Un jeune Malien a expliqué à un volontaire de SOS MEDITERRANEE avoir tenté trois fois la traversée : « La première fois nous avons été arrêtés par les Asma Boys, les bandits de la mer ». La deuxième fois, le bateau pneumatique sur lequel il se trouvait a été intercepté par la marine libyenne : « Il y a environ deux mois, j’ai été arrêté par la marine libyenne. Ce jour-là, deux canots pneumatiques avaient été lancés en mer et une fois dans les eaux internationales, l’autre bateau pneumatique était percé et se dégonflait. Nous avons commencé à faire des appels à l’aide. Quand nous avons vu un hélicoptère, nous avons pensé que c’était des humanitaires. Mais le navire est arrivé et nous avons vu le drapeau libyen, nous avons essayé de nous échapper. Tout le monde était inquiet. Ils ne nous ont pas laissé nous échapper, ils ont continué à nous suivre. Afin de ne pas risquer la vie des gens, parce qu’il y avait beaucoup de femmes et beaucoup d’enfants parmi nous, nous les avons finalement laissé faire. Dieu merci, personne n’est tombé dans l’eau ».
« Hier, quand le bateau espagnol est arrivé, nous étions inquiets, mais après j’ai dit à mes amis : « Regardez comment ces gens nous traitent bien ici ! ». Sur le bateau libyen, ils ne nous avaient même pas donné de l’eau ; une fois qu’ils nous avaient tirés hors du canot, ils sont allés se laver tout de suite, et puis ils mangeaient devant nous, sans rien nous donner ».
Une fois débarqués dans le port de Tripoli, les naufragés interceptés ont été remmenés en prison, explique ce naufragé malien (...)

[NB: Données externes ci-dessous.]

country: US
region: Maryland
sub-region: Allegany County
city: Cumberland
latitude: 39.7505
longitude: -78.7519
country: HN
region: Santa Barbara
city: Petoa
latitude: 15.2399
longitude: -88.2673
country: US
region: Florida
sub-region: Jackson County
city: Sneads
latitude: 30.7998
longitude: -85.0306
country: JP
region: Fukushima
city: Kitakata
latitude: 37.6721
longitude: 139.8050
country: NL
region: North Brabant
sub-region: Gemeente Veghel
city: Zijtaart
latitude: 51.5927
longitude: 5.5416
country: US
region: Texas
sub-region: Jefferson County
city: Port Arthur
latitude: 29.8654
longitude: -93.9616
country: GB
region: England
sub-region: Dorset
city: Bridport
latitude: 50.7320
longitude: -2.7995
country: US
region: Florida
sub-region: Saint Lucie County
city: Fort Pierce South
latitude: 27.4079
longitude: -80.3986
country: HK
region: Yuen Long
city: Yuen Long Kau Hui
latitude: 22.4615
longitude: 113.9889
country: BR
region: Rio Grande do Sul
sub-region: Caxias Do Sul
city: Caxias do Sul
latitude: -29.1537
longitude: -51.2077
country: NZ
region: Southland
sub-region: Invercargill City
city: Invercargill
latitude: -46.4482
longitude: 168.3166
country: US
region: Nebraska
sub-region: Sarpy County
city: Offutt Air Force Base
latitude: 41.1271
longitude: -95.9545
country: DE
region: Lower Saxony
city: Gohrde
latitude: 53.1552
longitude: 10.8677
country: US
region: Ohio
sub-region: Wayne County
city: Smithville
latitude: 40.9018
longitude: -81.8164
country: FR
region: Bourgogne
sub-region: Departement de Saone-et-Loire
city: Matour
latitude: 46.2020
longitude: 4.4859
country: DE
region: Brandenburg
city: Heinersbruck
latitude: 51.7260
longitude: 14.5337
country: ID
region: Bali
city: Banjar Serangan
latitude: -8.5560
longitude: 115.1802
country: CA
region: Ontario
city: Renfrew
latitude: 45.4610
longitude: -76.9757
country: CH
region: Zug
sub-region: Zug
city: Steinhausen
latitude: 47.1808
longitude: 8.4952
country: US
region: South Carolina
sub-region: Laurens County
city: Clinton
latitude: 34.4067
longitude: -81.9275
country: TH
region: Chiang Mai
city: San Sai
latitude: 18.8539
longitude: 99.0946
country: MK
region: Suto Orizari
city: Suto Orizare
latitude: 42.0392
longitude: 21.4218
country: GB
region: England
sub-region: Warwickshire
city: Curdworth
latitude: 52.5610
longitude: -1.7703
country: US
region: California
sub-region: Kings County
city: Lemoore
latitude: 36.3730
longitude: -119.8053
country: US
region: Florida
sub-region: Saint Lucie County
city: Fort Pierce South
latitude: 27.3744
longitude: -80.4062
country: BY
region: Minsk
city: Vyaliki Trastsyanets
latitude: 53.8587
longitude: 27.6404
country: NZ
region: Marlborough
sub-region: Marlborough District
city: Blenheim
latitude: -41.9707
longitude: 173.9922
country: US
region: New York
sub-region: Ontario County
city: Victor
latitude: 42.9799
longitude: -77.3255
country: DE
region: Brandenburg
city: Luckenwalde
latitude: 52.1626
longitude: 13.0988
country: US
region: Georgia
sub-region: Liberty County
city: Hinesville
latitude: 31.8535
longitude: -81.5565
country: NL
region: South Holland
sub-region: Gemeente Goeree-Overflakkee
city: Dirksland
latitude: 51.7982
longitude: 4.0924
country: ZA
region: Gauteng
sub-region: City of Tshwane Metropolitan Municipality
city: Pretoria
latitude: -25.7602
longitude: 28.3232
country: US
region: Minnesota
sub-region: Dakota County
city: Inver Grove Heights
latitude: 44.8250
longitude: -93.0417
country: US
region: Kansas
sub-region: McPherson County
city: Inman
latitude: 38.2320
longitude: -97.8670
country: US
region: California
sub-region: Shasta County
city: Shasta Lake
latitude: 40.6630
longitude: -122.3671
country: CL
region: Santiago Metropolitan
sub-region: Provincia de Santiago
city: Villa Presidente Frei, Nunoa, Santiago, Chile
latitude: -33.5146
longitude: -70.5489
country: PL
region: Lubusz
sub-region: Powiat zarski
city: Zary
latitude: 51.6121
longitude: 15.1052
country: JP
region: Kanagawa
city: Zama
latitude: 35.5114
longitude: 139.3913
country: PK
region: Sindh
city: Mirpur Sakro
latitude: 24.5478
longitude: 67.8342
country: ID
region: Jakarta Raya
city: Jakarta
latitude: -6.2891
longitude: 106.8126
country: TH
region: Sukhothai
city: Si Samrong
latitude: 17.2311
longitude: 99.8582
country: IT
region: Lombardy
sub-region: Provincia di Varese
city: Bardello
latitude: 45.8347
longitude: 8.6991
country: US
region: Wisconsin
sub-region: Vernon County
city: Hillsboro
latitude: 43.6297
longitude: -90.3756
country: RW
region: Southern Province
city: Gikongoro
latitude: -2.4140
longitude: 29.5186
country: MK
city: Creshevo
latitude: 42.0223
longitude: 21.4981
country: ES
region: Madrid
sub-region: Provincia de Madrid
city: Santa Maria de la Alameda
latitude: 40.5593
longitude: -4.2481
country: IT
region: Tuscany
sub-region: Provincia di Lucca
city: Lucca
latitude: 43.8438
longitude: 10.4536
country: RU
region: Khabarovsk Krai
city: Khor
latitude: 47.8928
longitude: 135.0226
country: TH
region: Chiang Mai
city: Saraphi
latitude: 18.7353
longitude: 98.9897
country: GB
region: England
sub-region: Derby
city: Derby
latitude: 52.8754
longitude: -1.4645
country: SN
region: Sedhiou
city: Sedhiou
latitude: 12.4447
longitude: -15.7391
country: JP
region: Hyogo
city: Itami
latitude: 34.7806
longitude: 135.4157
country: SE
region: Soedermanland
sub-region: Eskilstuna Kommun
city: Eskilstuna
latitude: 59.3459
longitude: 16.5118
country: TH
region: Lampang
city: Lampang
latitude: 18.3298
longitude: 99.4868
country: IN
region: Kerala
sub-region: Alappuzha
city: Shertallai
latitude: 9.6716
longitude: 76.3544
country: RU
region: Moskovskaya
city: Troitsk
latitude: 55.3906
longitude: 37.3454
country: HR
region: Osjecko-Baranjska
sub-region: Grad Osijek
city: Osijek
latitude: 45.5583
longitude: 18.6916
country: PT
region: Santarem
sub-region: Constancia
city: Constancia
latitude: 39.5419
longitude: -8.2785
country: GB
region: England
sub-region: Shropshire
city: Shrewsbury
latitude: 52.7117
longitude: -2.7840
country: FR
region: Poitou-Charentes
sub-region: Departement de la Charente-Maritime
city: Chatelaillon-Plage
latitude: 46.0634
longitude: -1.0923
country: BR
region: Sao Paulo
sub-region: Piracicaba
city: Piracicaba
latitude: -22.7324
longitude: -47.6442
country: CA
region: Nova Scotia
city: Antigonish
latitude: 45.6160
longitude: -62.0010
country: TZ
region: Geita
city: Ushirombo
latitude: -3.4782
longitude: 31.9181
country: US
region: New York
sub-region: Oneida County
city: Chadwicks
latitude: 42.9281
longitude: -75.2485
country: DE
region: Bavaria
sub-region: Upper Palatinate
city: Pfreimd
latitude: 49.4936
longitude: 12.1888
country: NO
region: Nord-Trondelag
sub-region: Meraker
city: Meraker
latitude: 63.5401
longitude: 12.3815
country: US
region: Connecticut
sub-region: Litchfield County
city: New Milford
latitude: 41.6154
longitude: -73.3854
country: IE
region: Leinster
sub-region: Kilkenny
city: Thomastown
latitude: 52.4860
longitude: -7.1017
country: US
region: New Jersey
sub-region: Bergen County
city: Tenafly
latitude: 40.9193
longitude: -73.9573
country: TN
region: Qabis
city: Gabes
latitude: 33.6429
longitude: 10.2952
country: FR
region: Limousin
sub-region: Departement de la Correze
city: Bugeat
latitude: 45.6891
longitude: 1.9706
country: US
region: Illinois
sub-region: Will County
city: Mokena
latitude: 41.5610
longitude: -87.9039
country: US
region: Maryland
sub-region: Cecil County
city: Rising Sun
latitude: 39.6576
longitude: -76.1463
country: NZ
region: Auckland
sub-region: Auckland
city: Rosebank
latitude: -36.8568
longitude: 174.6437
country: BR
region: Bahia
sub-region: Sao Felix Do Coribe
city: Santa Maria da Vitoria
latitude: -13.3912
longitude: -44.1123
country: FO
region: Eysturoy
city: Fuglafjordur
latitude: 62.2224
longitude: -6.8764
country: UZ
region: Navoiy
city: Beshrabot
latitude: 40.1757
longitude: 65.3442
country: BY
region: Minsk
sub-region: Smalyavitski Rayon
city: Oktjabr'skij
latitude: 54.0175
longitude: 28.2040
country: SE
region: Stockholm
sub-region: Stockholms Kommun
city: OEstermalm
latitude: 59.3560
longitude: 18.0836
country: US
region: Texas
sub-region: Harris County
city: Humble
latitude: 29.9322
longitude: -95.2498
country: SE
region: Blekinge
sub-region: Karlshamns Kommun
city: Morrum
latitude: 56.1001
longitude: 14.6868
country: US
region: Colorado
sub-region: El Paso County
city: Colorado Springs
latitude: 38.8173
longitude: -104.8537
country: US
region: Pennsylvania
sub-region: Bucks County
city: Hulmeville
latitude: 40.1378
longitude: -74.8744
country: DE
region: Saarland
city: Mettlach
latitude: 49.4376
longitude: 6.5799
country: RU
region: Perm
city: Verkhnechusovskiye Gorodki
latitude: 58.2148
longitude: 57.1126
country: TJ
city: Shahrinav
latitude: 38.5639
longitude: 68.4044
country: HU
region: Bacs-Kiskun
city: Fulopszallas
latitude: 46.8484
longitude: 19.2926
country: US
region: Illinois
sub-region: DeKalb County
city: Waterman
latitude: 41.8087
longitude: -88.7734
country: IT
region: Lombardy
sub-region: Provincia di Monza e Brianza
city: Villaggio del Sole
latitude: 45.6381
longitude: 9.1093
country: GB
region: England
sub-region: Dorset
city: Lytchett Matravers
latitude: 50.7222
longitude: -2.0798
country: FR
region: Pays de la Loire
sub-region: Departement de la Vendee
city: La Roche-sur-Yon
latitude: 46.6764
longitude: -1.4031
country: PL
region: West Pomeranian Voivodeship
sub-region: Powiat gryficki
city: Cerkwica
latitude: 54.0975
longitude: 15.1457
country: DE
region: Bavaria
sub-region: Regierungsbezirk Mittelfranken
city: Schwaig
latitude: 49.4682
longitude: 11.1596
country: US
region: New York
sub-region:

" Il vaut mieux être rapatrié que de rester dans les prisons libyennes. D’autres disent qu’il vaut mieux se noyer que de rester dans les prisons libyennes. Nous risquons notre vie, mais vraiment il vaut mieux se noyer que d’être arrêté par la marine libyenne. Les Arabes traitent mal les Noirs. C’est comme si nous vivions de nouveau l’esclavage. Les Noirs sont leurs esclaves, c’est ce qu’ils pensent en Libye aujourd’hui ».
Suite à ces nouvelles opérations en mer, Francis Vallat, le président de SOS MEDITERRANEE France, a déclaré : « Les traversées de la Méditerranée centrale se poursuivent dans des conditions d’extrême danger en plein cœur de l’hiver. La fuite par la mer reste malheureusement la seule échappatoire pour des milliers de personnes détenues en Libye dans des conditions déplorables. Face à cette tragédie humanitaire qui a fait plus de 3000 victimes cette année, le sauvetage en mer reste l’urgence absolue. Les équipes de SOS MEDITERRANEE présentes sur l’Aquarius poursuivent notre mission : tendre la main à ceux qui se noient, et raccompagner ces hommes, femmes et enfants vers un port sûr en Europe, où leurs droits fondamentaux seront respectés, conformément au droit maritime international et aux valeurs européennes d’humanité et de solidarité ».